Mumbai (AsiaNews) – A man has been accused of beating to death his six-month pregnant wife after finding out she was carrying another girl. The crime took place in Shankarmut, C Bellagal Mandal, in Kurnool, Andhra Pradesh.
The couple already had two daughters. After tests revealed she would have another one, Prakash Chari told his wife last Tuesday to have an abortion. When she refused, he beat her.
Neighbours rushed the seriously injured woman to a nearby hospital, but she died of her injuries the next day.
The two were married six years ago, police said. A first information report has been filed and an investigation is underway. Prakash has been arrested, but he denies ever approaching a hospital to determine the sex of the foetus.
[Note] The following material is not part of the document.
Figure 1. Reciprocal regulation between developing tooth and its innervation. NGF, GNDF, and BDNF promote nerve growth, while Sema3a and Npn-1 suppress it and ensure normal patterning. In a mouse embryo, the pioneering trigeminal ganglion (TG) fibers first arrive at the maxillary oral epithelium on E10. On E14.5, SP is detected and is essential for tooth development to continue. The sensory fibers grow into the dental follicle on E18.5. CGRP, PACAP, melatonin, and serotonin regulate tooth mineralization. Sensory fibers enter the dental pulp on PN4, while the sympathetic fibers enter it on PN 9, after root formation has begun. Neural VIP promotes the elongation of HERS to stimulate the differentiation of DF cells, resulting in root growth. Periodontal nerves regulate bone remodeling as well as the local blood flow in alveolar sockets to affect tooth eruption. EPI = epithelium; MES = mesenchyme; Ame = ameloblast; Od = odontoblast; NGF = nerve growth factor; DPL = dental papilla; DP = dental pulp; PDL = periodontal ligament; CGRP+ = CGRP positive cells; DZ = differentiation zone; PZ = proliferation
“This is very disturbing and is a matter of grave concern,” Dr Pascoal Carvalho, a member of the Pontifical Academy for Life, told AsiaNews.
“Despite a ban on ultra-sounds for the sole purpose of determining a foetus’ sex, in India the problem is spreading,” he explained. “The deep-rooted social evil of gender prejudice in India leaves 600,000 Indian girls missing every year,” if a normal sex ratio prevailed.
For Dr Carvalho, who is also a member of the Diocesan Human Life Committee, “Women have been under tremendous pressure to produce male heirs,” because boys “are seen as wage-earners and future family leaders and traditional inheritor, while the threat of the infamous dowry system adds to the belief that baby girls are a financial burden.”
“In the 2011 census, statistics reveal that among children six and under, there are only 914 girls counted for every 1,000 boys. The gender imbalance is at its highest level since they started keeping records at the time of the country’s independence in 1947.”